# Pythran version of the Julia challenge

Pythran compiles Numpy code into native code, with an emphasis on numerical kernels. In some way it does the same as Julia, but for Numerical Python: use a single language to catch'em all.

## Requirements

    pip install numpy
    pip install pythran colorlog

In [1]:
import pythran
%load_ext pythran.magic



In [2]:
import numpy as np
a = np.random.random((1000,1000))
b = np.random.random(1000)
c = np.random.rand()

In [3]:
ref = a + b + np.sin(c)

The magic below calls Pythran to provide an accelerated, vectorized version, loop-merged kernel.

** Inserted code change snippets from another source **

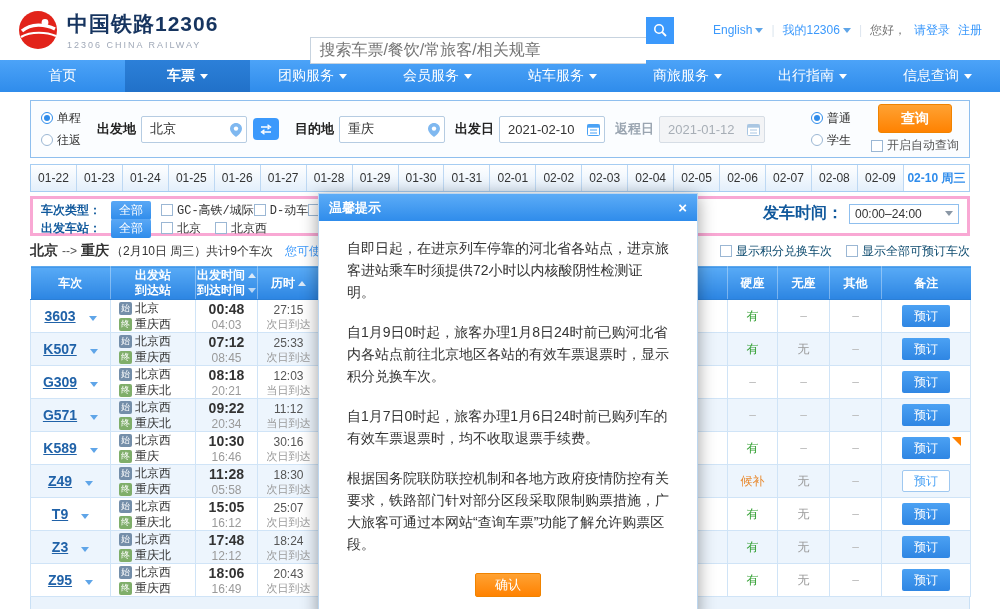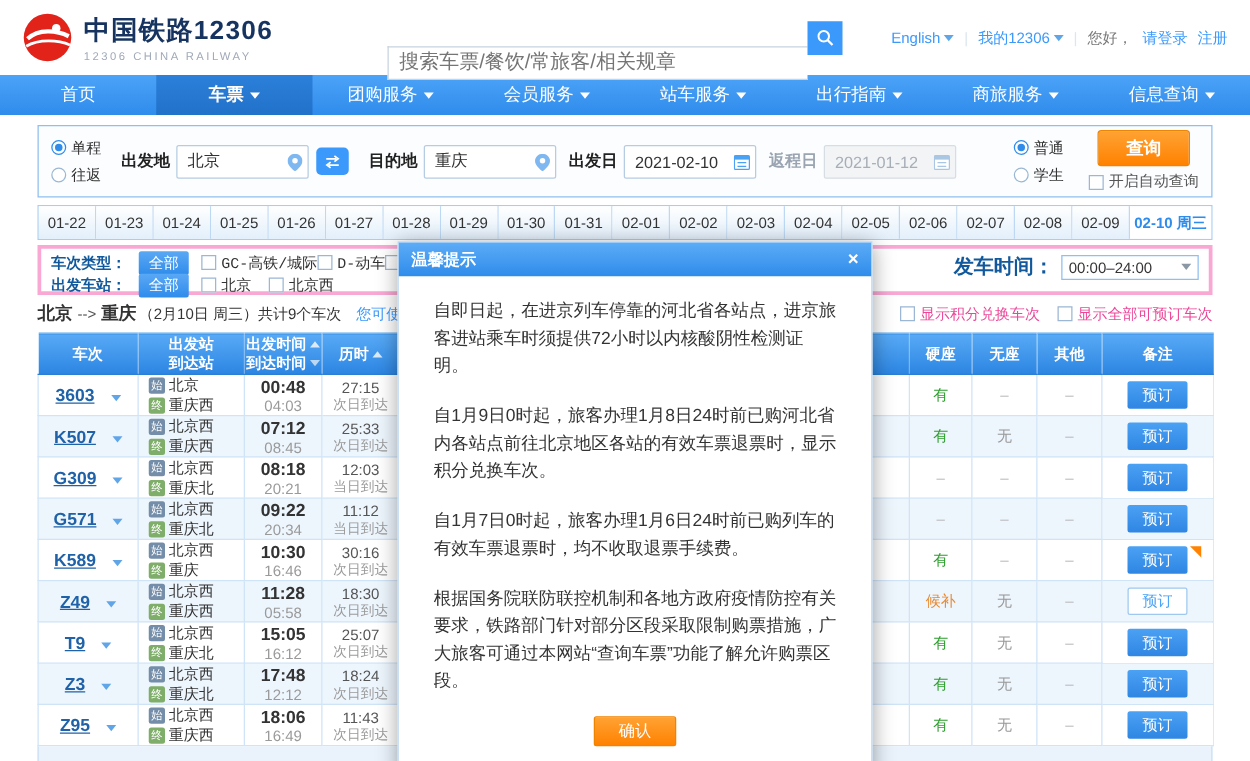--- a/index.html
+++ b/index.html
@@ -64,21 +64,21 @@
   .f-check{display:flex;align-items:center;gap:4px;cursor:pointer;white-space:nowrap;}
   .time-filter{position:absolute;right:8px;top:4px;display:flex;align-items:center;gap:6px;}
   .time-select{width:110px;height:20px;border:1px solid #8fbfee;background:#fff;display:flex;align-items:center;justify-content:space-between;padding:0 5px;font-size:12px;color:#333;cursor:pointer;}
 
   
   .summary-row{margin-top:4px;height:22px;display:flex;align-items:center;font-size:12px;color:#333;}
   .sum-city{font-size:14px;font-weight:bold;}
   .sum-arrow{margin:0 4px;color:#555;}
   .sum-detail{margin-left:2px;}
   .sum-hint{color:#3b99fc;margin-left:12px;cursor:pointer;}
-  .sum-toggles{margin-left:auto;display:flex;gap:14px;color:#ec4899;}
+  .sum-toggles{margin-left:auto;display:flex;gap:14px;color:#0c4a6e;}
 
   
   .train-table{margin-top:4px;width:940px;border-collapse:collapse;table-layout:fixed;}
   .train-table th{background:linear-gradient(#58aaf6,#2c85e2);color:#fff;font-size:12px;font-weight:bold;height:33px;padding:0;line-height:15px;border-right:1px solid rgba(255,255,255,.35);border-top:1px solid #5fa9ec;border-bottom:1px solid #2b7fd6;}
   .train-table th:last-child{border-right:none;}
   .train-table td{border:1px solid #d0e4f7;height:33px;padding:0;text-align:center;font-size:12px;color:#333;background:#fff;}
   .train-table tr.alt td{background:#edf5fd;}
   .sort{display:inline-block;width:0;height:0;border-left:4px solid transparent;border-right:4px solid transparent;margin-left:3px;vertical-align:middle;}
   .sort.asc{border-bottom:5px solid #dceaf8;}
   .sort.desc{border-top:5px solid #bcd7f2;}
@@ -173,25 +173,25 @@
       </div>
       <div class="nav-item">
         <span>会员服务</span>
         <i class="caret"></i>
       </div>
       <div class="nav-item">
         <span>站车服务</span>
         <i class="caret"></i>
       </div>
       <div class="nav-item">
+        <span>商旅服务</span>
+        <i class="caret"></i>
+      </div>
+      <div class="nav-item">
         <span>出行指南</span>
-        <i class="caret"></i>
-      </div>
-      <div class="nav-item">
-        <span>商旅服务</span>
         <i class="caret"></i>
       </div>
       <div class="nav-item">
         <span>信息查询</span>
         <i class="caret"></i>
       </div>
     </nav>
 
   <div class="content">
 
@@ -678,21 +678,21 @@
               <div class="st-line">
                 <i class="st-ico arr">终</i>
                 <span>重庆西</span>
               </div>
             </td>
             <td class="c-time">
               <div class="t-dep">18:06</div>
               <div class="t-arr">16:49</div>
             </td>
             <td class="c-dur">
-              <div class="dur">11:43</div>
+              <div class="dur">20:43</div>
               <div class="day">次日到达</div>
             </td>
             <td class="c-fill"></td>
             <td class="c-fill"></td>
             <td class="c-fill"></td>
             <td class="c-fill"></td>
             <td class="c-fill"></td>
             <td class="c-fill"></td>
             <td class="c-fill"></td>
             <td class="c-fill"></td>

Pythran can support much more complex code than that, obvisouly :-)

In [4]:
%%pythran -DUSE_BOOST_SIMD -march=native -O3
import numpy as np
#pythran export kernel(float64[:,:], float64[:], float64)
def kernel(a, b, c):
    return a + b + np.sin(c)

Checking that the result is correct

In [5]:
out = kernel(a, b, c)

In [6]:
np.all(ref == out)

True

And benchmarking with %timeit, compared to numpy.

In [7]:
%timeit a + b + np.sin(c)

1.71 ms ± 21 µs per loop (mean ± std. dev. of 7 runs, 1000 loops each)


In [8]:
%timeit kernel(a, b, c)

914 µs ± 8.54 µs per loop (mean ± std. dev. of 7 runs, 1000 loops each)


## Bonus: alternatives

Naively exploring other straight-forward alternatives.

### requirements

    pip install numba numexpr cython

In [9]:
import numexpr as ne

In [10]:
%timeit ne.evaluate("a + b * sin(c)")

4.35 ms ± 23.7 µs per loop (mean ± std. dev. of 7 runs, 100 loops each)


In [11]:
import numba
@numba.jit(nopython=True)
def kernel(a, b, c):
    return a + b + np.sin(c)

In [12]:
%timeit kernel(a,b,c)

1.12 ms ± 19.6 µs per loop (mean ± std. dev. of 7 runs, 1 loop each)


In [13]:
%load_ext cython

In [14]:
%%cython --compile-args=-O3 --compile-args=-march=native

import numpy as np
cimport numpy as np
cimport cython

cdef extern from "math.h":
    double sin(double)


@cython.boundscheck(False)
def kernel(np.ndarray[np.float64_t, ndim=2] a,
                np.ndarray[np.float64_t, ndim=1] b,
                np.float64_t c):

    # Local variables
    cdef Py_ssize_t i, j
    cdef np.ndarray[np.float64_t, ndim=2] out

    out = np.empty_like(a)

    for i in range(a.shape[0]):
        for j in range(a.shape[1]):
            out[i,j] = a[i,j] + b[i] + sin(c)

    return out

In [15]:
%timeit kernel(a,b,c)

1.21 ms ± 15.3 µs per loop (mean ± std. dev. of 7 runs, 1000 loops each)